--- SELECTED PASSAGE Enclosed Below ---

You can't call a stop to it SGB, that just ain't fair !!


----------



## sneakygroundbuzzard (Nov 1, 2012)

Not a stop,just a minor delay
I did buy her a new ruger sr9c last week
She said she deserved it since I got my AR
So next one is mine again lol

I did find some soft point ammo for the AR
So I finally will get to shoot that on Thursday when we go to the indoor range


----------



## youngdon (Mar 10, 2010)

Indoor range >...?? it's sunny and 70* out...whats the problem.....


----------



## christopher (Oct 10, 2010)

a couple pics of mine a handi rifle in 270 wearin a burris fullfield 4-12 power has paralax adjust on it too

















so far it only has 16 rounds through it thinkin about sellin it i ordered a 243 and made the mistake of paying before i got it and wound up with a 270


----------



## youngdon (Mar 10, 2010)

HUH ?


----------



## fr3db3ar (Aug 6, 2011)

I don't know how that happened and you didn't correct it but now that you have it, just spend another $135 and get a 243 barrel for it.


----------



## sneakygroundbuzzard (Nov 1, 2012)

youngdon said:


> Indoor range >...?? it's sunny and 70* out...whats the problem.....


i wish it was 70* here,but its not even clost to that yet

we are having highs in the low 30's and still have 2 ft of snow on the ground.

not going to go shooting outdoors for awhile yet,unless its for hunting

and even then i dont shoot,gotta call them in before i can take shot lol


----------



## fr3db3ar (Aug 6, 2011)

Oh come on now. It's 33* here and we just got dumped on last night with 4" of snow. I'll be @ the outdoor range this evening.

Younger generation........I swear. :hot: :huntingrifle:


----------



## sneakygroundbuzzard (Nov 1, 2012)

oh come on now, i think we could be considered the same generation fr3d

i think i am only about 7 yrs younger than you lol

i just dont like to freeze my arse off to shoot,hunt yes shoot no


----------



## Scotty D. (Feb 23, 2012)

Encore .444 Marlin (legal for Ohio handgun deer season) top pic, G2 in .223 Rem & G1 in .22 K-Hornet...

--- End of Enclosed SELECTED PASSAGE ---
--- DATA PROVIDED Enclosed Below ---

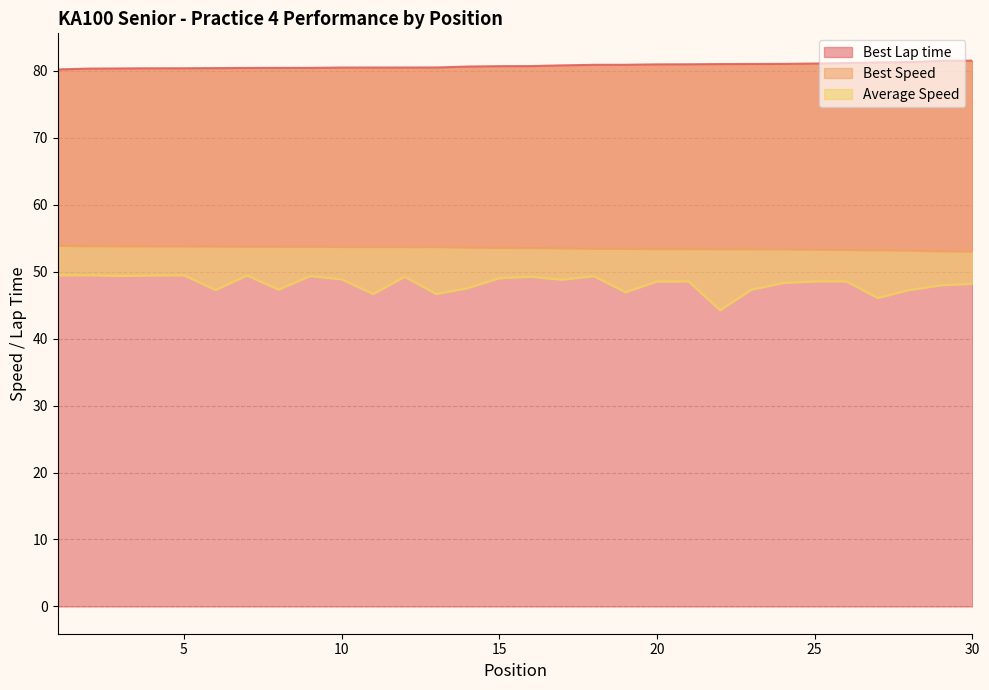

Reading right to left, transcribe all the data shown in this chart.

Best Lap time: 30=81.5	29=81.5	28=81.3	27=81.3	26=81.2	25=81.1	24=81.0	23=81.0	22=81.0	21=81.0	20=81.0	19=80.9	18=80.9	17=80.8	16=80.7	15=80.7	14=80.6	13=80.5	12=80.5	11=80.5	10=80.5	9=80.4	8=80.4	7=80.4	6=80.4	5=80.4	4=80.4	3=80.4	2=80.3	1=80.2
Best Speed: 30=53.0	29=53.0	28=53.1	27=53.2	26=53.2	25=53.3	24=53.3	23=53.3	22=53.3	21=53.3	20=53.4	19=53.4	18=53.4	17=53.5	16=53.5	15=53.5	14=53.6	13=53.7	12=53.7	11=53.7	10=53.7	9=53.7	8=53.7	7=53.7	6=53.7	5=53.7	4=53.7	3=53.8	2=53.8	1=53.9
Average Speed: 30=48.2	29=48.0	28=47.3	27=46.1	26=48.6	25=48.5	24=48.3	23=47.3	22=44.2	21=48.6	20=48.5	19=46.9	18=49.3	17=48.8	16=49.2	15=49.0	14=47.5	13=46.7	12=49.2	11=46.7	10=48.9	9=49.3	8=47.3	7=49.4	6=47.3	5=49.5	4=49.4	3=49.4	2=49.5	1=49.5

--- End of Enclosed DATA PROVIDED ---

:: PROBLEM SET ::
(1) In the rifle forum thread, what caliber did christopher order, and what caliber did he end up with?
(2) Pick up the rifle forum thread after its last post and keep it going.

:: RESPONSE LIST ::
(1) He ordered a 243 and ended up with a 270.

(2)
----------



## Scotty D. (Feb 23, 2012)

Stonegod said:


> Nice looking guns Scotty.....have you tagged a deer with that .444 yet?


 About 20 or so....I've bought it when the Encore first came into production....

Best darn deer smoker that I've ever owned.... :teeth:


----------



## fr3db3ar (Aug 6, 2011)

Very nice.


----------



## SWAMPBUCK10PT (Apr 5, 2010)

*OH!!! my 2 other single rifle's------------#1--222 rem single top barrel--it sits on top of a 3" 20 GA---#2--------222 Rem barrel and it sits on top of a 3" 12ga---------Savage 24's----Great tight cover guns---------sb *


----------



## sneakygroundbuzzard (Nov 1, 2012)

Ohhhh me likey


----------



## hassell (Feb 9, 2010)

SWAMPBUCK10PT said:


> *OH!!! my 2 other single rifle's------------#1--222 rem single top barrel--it sits on top of a 3" 20 GA---#2--------222 Rem barrel and it sits on top of a 3" 12ga---------Savage 24's----Great tight cover guns---------sb *


 Did you forget to look in the broom closet Skip!!!!


----------



## youngdon (Mar 10, 2010)

sneakygroundbuzzard said:


> Ohhhh me likey


Skip did the camo paint on those babies too !



hassell said:


> Did you forget to look in the broom closet Skip!!!!


LOL I bet he ain't done yet....


----------



## airman (Mar 10, 2013)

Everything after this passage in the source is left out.